/---

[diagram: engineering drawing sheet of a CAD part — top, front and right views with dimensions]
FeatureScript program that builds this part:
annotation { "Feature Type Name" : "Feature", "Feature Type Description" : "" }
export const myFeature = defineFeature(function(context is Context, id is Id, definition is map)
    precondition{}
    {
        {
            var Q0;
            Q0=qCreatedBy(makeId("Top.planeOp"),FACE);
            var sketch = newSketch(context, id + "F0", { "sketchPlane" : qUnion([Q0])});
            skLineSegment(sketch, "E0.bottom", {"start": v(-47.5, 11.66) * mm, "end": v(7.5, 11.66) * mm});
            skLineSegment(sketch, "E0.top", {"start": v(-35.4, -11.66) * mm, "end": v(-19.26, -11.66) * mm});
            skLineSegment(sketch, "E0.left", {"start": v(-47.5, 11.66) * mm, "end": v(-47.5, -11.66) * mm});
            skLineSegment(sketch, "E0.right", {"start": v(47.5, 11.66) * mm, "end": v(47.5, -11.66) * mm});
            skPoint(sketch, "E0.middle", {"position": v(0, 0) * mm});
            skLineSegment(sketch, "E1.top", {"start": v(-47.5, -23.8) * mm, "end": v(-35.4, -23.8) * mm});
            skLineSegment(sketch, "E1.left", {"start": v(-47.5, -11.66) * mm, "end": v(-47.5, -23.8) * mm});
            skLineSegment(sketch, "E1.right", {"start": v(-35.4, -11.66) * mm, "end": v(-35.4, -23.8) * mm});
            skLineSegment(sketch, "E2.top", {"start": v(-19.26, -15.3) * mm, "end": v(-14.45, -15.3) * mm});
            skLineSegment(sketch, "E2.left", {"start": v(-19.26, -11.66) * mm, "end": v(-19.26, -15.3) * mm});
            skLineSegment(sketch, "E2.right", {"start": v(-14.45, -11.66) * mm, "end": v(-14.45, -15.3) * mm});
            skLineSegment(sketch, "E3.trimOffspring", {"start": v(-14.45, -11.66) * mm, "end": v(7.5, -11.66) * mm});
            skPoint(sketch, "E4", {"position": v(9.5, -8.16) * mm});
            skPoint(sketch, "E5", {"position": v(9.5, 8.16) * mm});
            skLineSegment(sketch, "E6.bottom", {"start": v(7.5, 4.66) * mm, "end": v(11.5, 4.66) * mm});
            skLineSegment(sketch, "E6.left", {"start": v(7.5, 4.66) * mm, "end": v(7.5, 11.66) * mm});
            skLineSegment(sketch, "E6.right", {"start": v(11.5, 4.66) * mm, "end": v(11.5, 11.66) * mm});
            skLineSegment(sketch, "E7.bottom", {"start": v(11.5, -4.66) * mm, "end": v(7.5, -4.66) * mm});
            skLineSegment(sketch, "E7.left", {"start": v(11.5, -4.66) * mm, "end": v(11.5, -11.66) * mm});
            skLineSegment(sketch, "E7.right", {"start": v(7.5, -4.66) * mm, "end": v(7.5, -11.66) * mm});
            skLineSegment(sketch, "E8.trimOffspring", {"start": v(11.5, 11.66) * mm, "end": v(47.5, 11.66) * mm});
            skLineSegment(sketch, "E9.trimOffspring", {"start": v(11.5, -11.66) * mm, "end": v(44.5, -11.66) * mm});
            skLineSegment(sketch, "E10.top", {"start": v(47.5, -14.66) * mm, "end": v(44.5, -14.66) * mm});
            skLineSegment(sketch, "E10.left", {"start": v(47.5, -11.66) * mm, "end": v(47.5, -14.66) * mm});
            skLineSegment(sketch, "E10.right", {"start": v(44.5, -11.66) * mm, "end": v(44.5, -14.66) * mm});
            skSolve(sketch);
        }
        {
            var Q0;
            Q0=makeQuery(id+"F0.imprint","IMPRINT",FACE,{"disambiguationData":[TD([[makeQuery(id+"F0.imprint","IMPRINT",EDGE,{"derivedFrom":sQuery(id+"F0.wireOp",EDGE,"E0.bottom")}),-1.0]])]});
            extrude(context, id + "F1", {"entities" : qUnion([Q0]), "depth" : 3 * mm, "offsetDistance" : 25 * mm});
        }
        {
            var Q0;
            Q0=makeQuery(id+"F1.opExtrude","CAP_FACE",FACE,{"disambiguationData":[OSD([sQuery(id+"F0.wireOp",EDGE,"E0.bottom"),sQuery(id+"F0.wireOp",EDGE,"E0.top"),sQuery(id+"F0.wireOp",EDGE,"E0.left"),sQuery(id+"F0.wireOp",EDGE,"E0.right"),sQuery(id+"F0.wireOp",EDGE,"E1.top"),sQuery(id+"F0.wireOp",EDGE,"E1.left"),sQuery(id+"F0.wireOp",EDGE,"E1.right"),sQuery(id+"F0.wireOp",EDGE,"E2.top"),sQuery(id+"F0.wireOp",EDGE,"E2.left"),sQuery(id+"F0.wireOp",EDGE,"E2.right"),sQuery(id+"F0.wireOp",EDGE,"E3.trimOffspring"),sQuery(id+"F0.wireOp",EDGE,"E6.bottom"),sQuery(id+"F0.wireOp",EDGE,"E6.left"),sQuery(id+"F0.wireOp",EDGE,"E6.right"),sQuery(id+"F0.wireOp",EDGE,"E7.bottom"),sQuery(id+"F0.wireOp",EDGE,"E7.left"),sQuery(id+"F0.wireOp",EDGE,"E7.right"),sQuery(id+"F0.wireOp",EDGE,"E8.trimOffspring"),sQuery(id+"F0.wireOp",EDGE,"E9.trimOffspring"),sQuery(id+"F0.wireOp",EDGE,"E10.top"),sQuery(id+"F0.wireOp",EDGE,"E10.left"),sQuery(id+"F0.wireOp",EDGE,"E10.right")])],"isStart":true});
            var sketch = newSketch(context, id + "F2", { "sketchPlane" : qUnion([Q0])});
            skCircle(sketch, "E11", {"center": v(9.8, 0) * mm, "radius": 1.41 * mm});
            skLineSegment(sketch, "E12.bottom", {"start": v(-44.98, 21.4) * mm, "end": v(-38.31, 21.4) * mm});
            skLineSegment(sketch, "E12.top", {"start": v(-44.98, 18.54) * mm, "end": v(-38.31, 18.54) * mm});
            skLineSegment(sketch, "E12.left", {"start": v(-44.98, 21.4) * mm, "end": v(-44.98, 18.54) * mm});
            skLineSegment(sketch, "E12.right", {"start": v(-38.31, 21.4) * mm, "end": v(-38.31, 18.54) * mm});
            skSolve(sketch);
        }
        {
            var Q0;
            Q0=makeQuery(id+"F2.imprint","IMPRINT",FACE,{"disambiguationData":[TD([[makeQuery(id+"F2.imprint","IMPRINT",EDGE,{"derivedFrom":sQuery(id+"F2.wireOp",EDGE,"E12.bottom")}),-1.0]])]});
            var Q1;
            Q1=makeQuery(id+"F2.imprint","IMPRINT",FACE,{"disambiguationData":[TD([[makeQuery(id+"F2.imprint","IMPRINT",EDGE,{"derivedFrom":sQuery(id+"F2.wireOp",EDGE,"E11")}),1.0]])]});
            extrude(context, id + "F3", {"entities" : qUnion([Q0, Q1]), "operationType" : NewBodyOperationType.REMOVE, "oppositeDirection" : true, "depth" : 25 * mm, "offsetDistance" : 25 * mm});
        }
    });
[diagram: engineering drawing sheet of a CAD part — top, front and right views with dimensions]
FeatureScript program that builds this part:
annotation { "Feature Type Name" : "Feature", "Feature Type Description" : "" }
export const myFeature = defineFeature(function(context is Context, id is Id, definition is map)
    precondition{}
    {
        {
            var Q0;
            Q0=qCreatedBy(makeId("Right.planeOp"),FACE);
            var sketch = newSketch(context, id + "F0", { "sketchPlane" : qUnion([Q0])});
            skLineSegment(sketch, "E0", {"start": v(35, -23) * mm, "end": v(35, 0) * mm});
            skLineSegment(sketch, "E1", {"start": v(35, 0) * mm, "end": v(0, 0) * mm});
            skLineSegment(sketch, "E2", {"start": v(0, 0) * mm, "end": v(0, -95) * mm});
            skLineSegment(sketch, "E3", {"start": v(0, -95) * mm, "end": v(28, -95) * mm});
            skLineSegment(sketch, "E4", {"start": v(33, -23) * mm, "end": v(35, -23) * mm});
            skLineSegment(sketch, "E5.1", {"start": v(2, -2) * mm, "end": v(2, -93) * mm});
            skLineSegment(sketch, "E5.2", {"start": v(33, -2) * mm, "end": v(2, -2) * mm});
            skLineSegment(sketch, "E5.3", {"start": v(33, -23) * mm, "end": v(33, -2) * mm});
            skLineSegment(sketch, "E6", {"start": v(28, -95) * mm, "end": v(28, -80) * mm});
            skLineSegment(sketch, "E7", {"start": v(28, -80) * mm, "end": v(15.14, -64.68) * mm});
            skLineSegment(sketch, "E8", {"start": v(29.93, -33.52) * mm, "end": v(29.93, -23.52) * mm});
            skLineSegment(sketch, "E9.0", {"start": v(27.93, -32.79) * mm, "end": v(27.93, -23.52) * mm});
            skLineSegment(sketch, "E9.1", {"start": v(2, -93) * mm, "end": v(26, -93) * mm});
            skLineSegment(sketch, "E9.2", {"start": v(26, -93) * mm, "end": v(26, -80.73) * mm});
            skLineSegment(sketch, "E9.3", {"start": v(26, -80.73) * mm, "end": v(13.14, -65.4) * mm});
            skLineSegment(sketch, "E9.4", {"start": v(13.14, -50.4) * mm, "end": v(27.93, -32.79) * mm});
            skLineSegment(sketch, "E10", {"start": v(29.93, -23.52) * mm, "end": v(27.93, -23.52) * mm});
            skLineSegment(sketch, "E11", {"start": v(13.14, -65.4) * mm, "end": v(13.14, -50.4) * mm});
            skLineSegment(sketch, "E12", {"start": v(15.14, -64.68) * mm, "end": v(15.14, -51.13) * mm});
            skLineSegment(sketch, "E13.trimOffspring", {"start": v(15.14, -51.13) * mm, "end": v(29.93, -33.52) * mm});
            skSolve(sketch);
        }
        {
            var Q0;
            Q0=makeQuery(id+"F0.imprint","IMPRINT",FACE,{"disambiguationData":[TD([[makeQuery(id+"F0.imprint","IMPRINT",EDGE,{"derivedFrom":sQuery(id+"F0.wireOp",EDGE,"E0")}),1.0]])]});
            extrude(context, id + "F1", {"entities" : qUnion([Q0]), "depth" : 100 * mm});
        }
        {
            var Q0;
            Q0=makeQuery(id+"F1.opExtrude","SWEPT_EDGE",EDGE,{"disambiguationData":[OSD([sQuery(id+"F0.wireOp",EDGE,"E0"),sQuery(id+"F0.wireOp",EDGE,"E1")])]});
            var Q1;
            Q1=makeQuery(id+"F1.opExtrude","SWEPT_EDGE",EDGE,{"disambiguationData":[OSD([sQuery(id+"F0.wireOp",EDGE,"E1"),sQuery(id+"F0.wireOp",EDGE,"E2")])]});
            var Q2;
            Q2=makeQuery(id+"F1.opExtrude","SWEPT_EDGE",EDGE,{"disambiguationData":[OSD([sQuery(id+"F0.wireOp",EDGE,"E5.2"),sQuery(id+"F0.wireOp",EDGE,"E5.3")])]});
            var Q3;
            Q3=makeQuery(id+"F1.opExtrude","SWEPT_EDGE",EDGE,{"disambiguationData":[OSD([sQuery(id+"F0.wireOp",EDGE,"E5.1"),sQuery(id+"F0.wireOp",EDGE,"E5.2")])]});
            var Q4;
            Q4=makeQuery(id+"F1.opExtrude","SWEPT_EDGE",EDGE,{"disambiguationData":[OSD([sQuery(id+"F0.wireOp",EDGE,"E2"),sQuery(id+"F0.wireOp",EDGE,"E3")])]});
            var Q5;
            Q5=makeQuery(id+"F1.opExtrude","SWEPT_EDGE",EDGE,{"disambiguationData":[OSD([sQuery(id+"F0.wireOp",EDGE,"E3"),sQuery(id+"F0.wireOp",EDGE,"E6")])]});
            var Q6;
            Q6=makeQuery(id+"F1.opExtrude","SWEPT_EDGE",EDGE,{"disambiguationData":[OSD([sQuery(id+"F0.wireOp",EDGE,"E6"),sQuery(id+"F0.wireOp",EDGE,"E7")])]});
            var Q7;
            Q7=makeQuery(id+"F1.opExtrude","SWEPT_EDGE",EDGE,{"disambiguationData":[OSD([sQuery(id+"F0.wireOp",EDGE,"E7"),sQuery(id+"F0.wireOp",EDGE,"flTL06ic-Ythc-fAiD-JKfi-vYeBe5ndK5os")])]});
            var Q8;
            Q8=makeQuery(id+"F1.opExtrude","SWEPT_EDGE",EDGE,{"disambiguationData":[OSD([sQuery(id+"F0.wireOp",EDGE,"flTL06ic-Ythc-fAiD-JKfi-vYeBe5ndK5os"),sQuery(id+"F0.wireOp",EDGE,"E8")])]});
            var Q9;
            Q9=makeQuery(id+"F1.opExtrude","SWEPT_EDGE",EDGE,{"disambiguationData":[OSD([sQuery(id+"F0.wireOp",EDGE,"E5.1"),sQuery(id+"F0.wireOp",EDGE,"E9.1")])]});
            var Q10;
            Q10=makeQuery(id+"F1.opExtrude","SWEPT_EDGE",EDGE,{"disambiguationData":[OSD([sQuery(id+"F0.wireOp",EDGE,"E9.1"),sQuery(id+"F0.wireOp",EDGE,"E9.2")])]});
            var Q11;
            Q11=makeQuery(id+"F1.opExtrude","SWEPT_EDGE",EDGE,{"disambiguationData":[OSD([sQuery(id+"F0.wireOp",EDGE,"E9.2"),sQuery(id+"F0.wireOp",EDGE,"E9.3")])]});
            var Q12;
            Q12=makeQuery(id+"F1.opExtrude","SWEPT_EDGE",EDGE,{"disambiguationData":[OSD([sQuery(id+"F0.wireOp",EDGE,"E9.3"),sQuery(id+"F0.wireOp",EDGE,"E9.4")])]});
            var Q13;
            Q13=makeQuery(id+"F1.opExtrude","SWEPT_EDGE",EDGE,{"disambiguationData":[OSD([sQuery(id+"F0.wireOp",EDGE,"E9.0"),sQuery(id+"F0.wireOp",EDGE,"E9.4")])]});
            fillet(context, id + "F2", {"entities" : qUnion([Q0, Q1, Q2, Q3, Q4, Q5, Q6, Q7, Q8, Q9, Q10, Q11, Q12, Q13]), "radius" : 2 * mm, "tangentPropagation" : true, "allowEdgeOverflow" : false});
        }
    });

\---

**TASK TO CARRY OUT**
Edit the lines from the start of the records up to and including the line with "v(9.5, -8.16) *" so that "Q0" becomes "topPlane" wherever it appears, and leave everything else in those lines unchanged.

**OUTPUT OF THE TASK**
[diagram: engineering drawing sheet of a CAD part — top, front and right views with dimensions]
FeatureScript program that builds this part:
annotation { "Feature Type Name" : "Feature", "Feature Type Description" : "" }
export const myFeature = defineFeature(function(context is Context, id is Id, definition is map)
    precondition{}
    {
        {
            var topPlane;
            topPlane=qCreatedBy(makeId("Top.planeOp"),FACE);
            var sketch = newSketch(context, id + "F0", { "sketchPlane" : qUnion([topPlane])});
            skLineSegment(sketch, "E0.bottom", {"start": v(-47.5, 11.66) * mm, "end": v(7.5, 11.66) * mm});
            skLineSegment(sketch, "E0.top", {"start": v(-35.4, -11.66) * mm, "end": v(-19.26, -11.66) * mm});
            skLineSegment(sketch, "E0.left", {"start": v(-47.5, 11.66) * mm, "end": v(-47.5, -11.66) * mm});
            skLineSegment(sketch, "E0.right", {"start": v(47.5, 11.66) * mm, "end": v(47.5, -11.66) * mm});
            skPoint(sketch, "E0.middle", {"position": v(0, 0) * mm});
            skLineSegment(sketch, "E1.top", {"start": v(-47.5, -23.8) * mm, "end": v(-35.4, -23.8) * mm});
            skLineSegment(sketch, "E1.left", {"start": v(-47.5, -11.66) * mm, "end": v(-47.5, -23.8) * mm});
            skLineSegment(sketch, "E1.right", {"start": v(-35.4, -11.66) * mm, "end": v(-35.4, -23.8) * mm});
            skLineSegment(sketch, "E2.top", {"start": v(-19.26, -15.3) * mm, "end": v(-14.45, -15.3) * mm});
            skLineSegment(sketch, "E2.left", {"start": v(-19.26, -11.66) * mm, "end": v(-19.26, -15.3) * mm});
            skLineSegment(sketch, "E2.right", {"start": v(-14.45, -11.66) * mm, "end": v(-14.45, -15.3) * mm});
            skLineSegment(sketch, "E3.trimOffspring", {"start": v(-14.45, -11.66) * mm, "end": v(7.5, -11.66) * mm});
            skPoint(sketch, "E4", {"position": v(9.5, -8.16) * mm});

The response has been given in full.